241: Match — Simple Pattern-Matching Syntax to Express Catamorphisms on Scheme Data

by Marc Nieper-Wißkirchen

Status

This SRFI is currently in final status. Here is an explanation of each status that a SRFI can hold. To provide input on this SRFI, please send email to srfi-241@nospamsrfi.schemers.org. To subscribe to the list, follow these instructions. You can access previous messages via the mailing list archive.

Received: 2022-11-09
Draft #1 published: 2022-11-10
Draft #2 published: 2022-12-10
Finalized: 2023-03-23
Revised to fix errata:
- 2023-12-21 (Added missing vector pattern.)
- 2024-09-13 (Refined wording to clarify.)

Rationale
- Examples
- Relation to the (withdrawn) SRFI 204
Specification
Implementation
Acknowledgements

Abstract

This SRFI describes a simple pattern matcher based on one originally devised by Kent Dybvig, Dan Friedman, and Eric Hilsdale, which has a catamorphism feature to perform recursion automatically.

Rationale

Pattern matching to destructure expressions is a common task in data-oriented programming. Consequently, a number of pattern-matching libraries for Scheme have found more widespread use. Among them are the three mentioned in the (withdrawn) SRFI 200, namely Racket's pattern matcher, the pattern matcher of Andrew Wright and Robert Cartwright with extensions by Alex Shinn, and a pattern matcher that has been described by R. Kent Dybvig for the use with his Chez Scheme implementation.

The last-mentioned matcher, which is appealing also from a theoretical point of view, is finally the basis of the matcher described in this SRFI. Contrary to the other two matchers, it has a simple pattern language. Its strength lies in its catamorphism feature to perform recursion automatically. It is called match.

While one use of pattern matching is to bind variables, it can also be used to recursively destructure a value in the sense of R⁶RS's or SRFI 1's fold-right. In high-brow category language, such procedures destructuring inductive values are called catamorphisms.

In some sense, match syntactically expresses the general catamorphism on Scheme datums.
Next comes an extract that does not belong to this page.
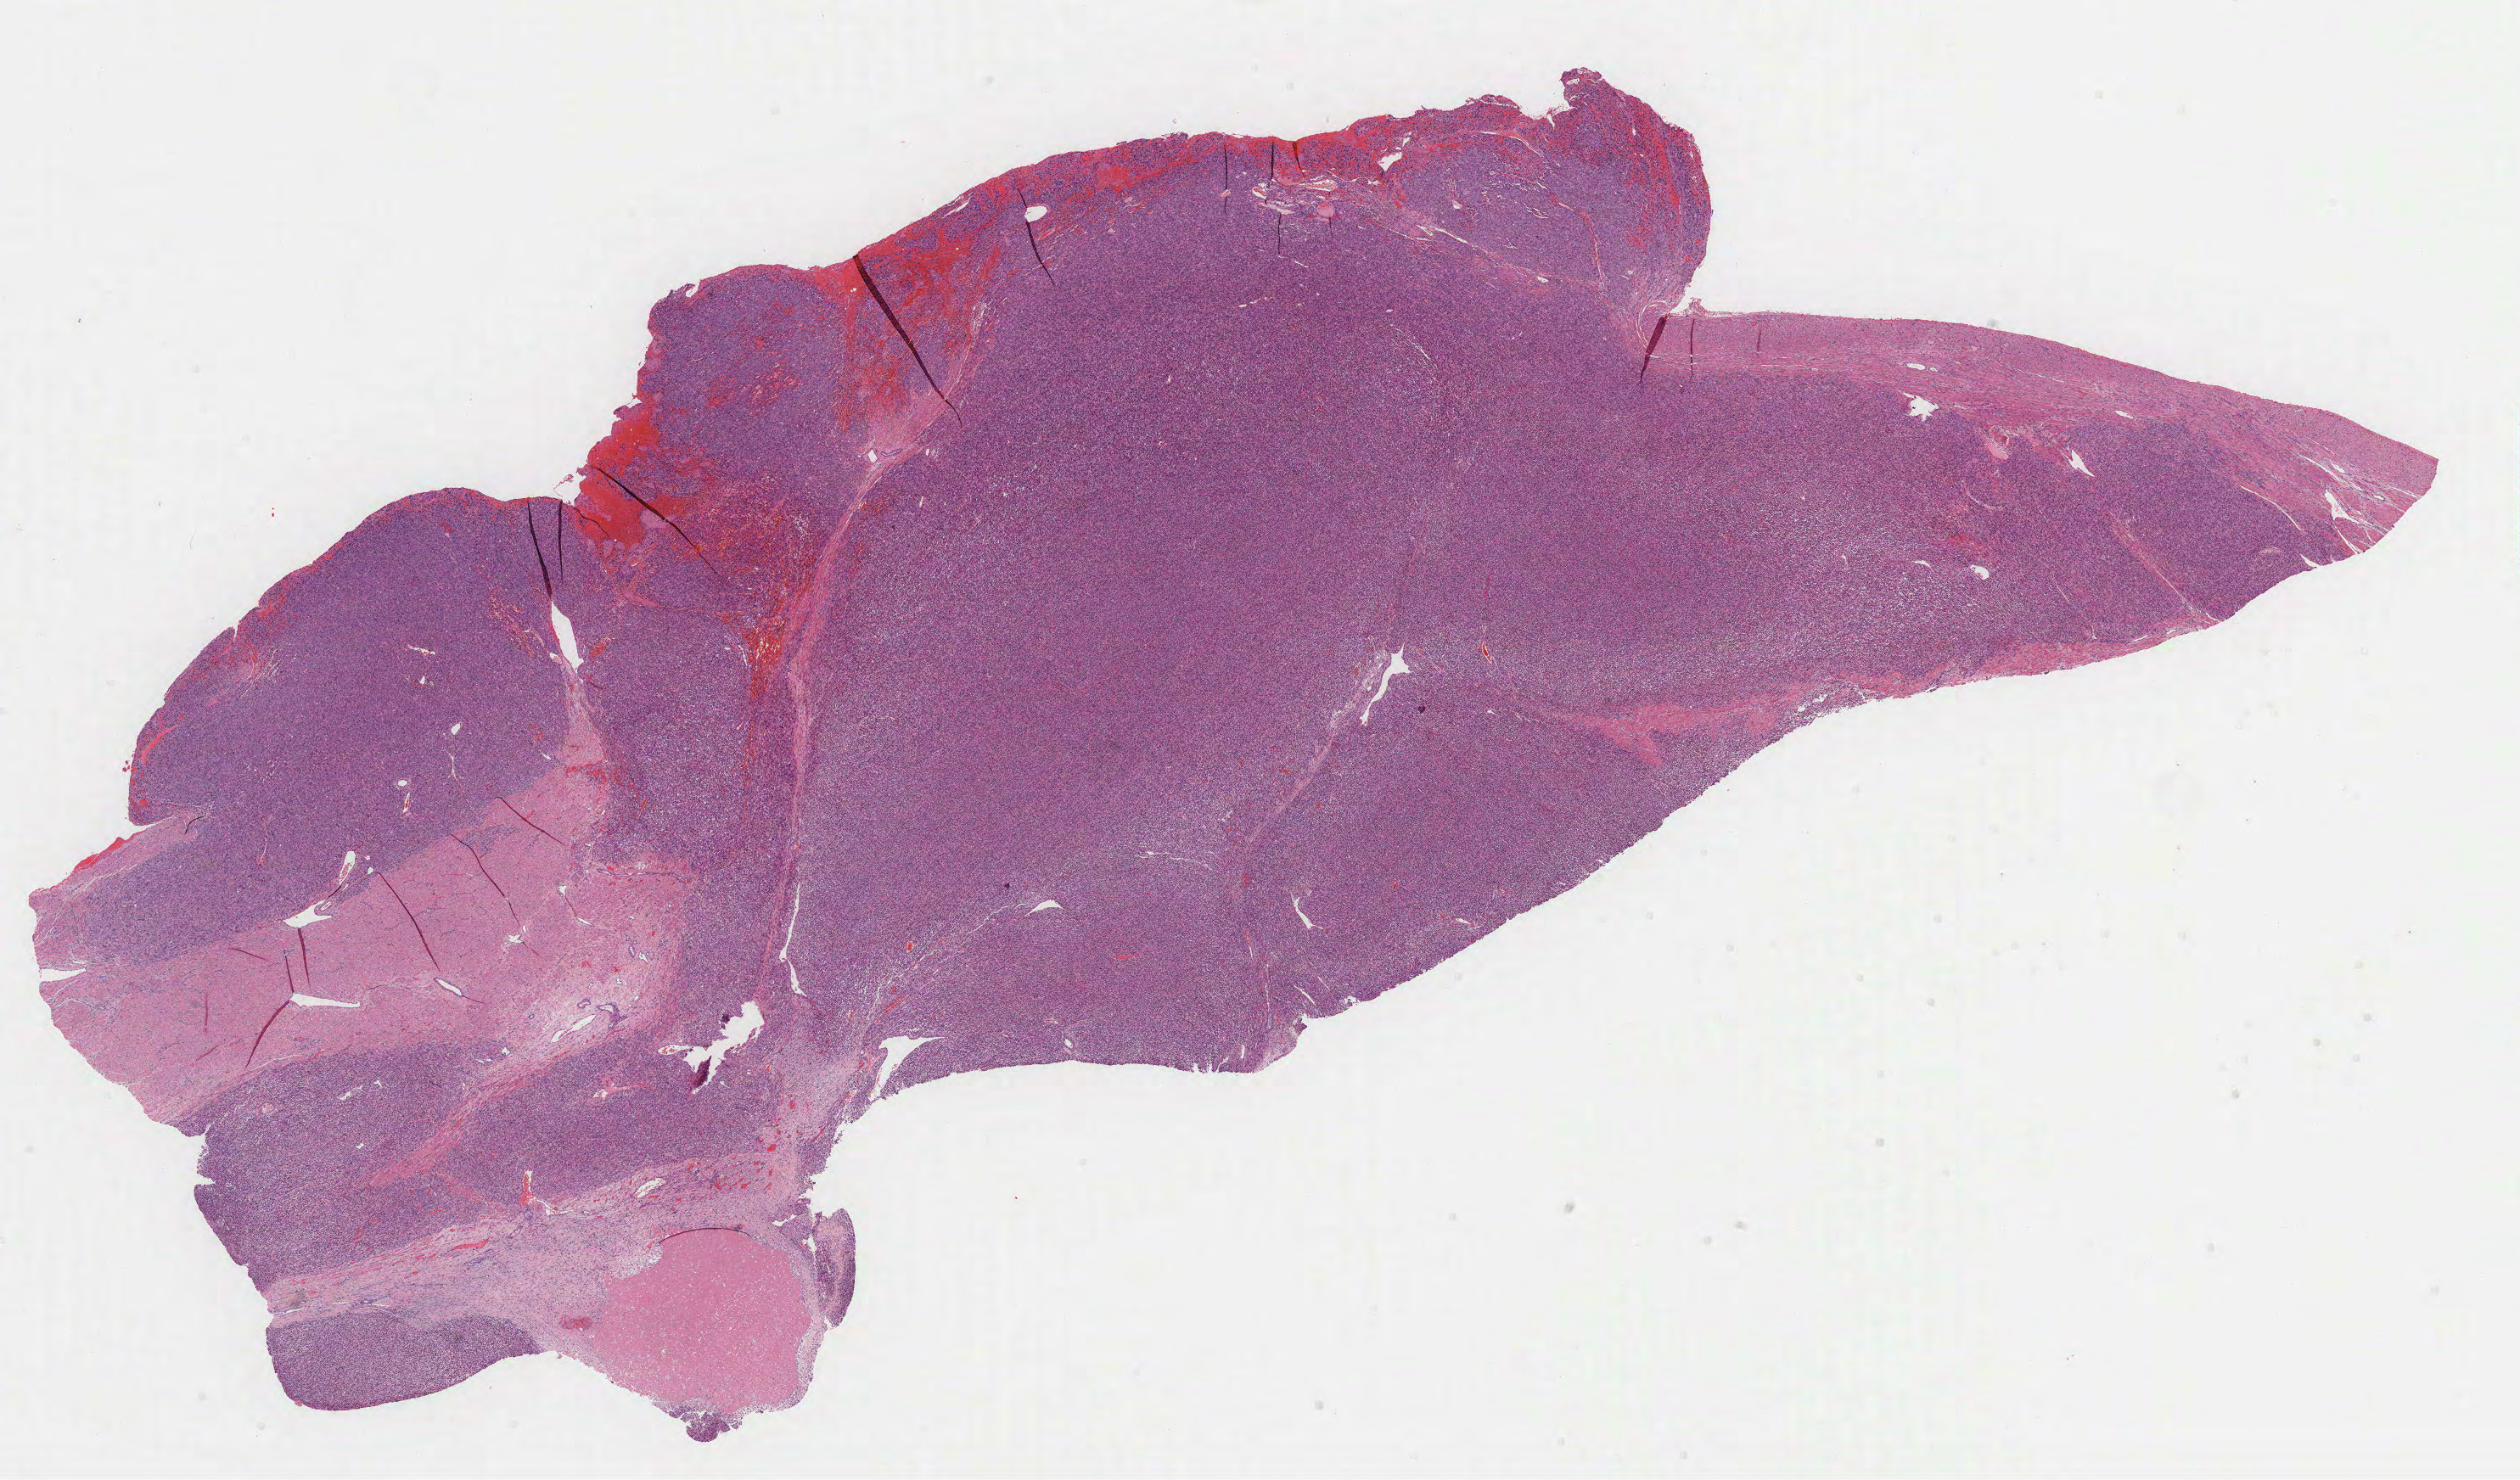
Whole-slide histology image, H&E-stained, low-resolution overview of the scanned area, about 24.0 x 14.1 mm (slide scanned at 40x); FFPE section; primary tumour sample from the uterus. Patient: female, age at initial diagnosis 48 years.
* diagnosis: Leiomyosarcoma, NOS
For example, the aforementioned fold-right procedure (restricted to a single list argument) can be implemented as follows:

    (define (fold-right kons knil lis)
      (match lis
        [(,x . ,[x*]) (kons x x*)]
        [() knil]))

The syntax employed by the pattern matcher by Dybvig, Friedman, and Hilsdale, on which the one described here is based, is also the basis of the syntax of The Nanopass Framework.

Examples

A match expression evaluates an input expression producing an input value. This value is then matched against the patterns of a match expression much as the input of a case expression is matched against datums.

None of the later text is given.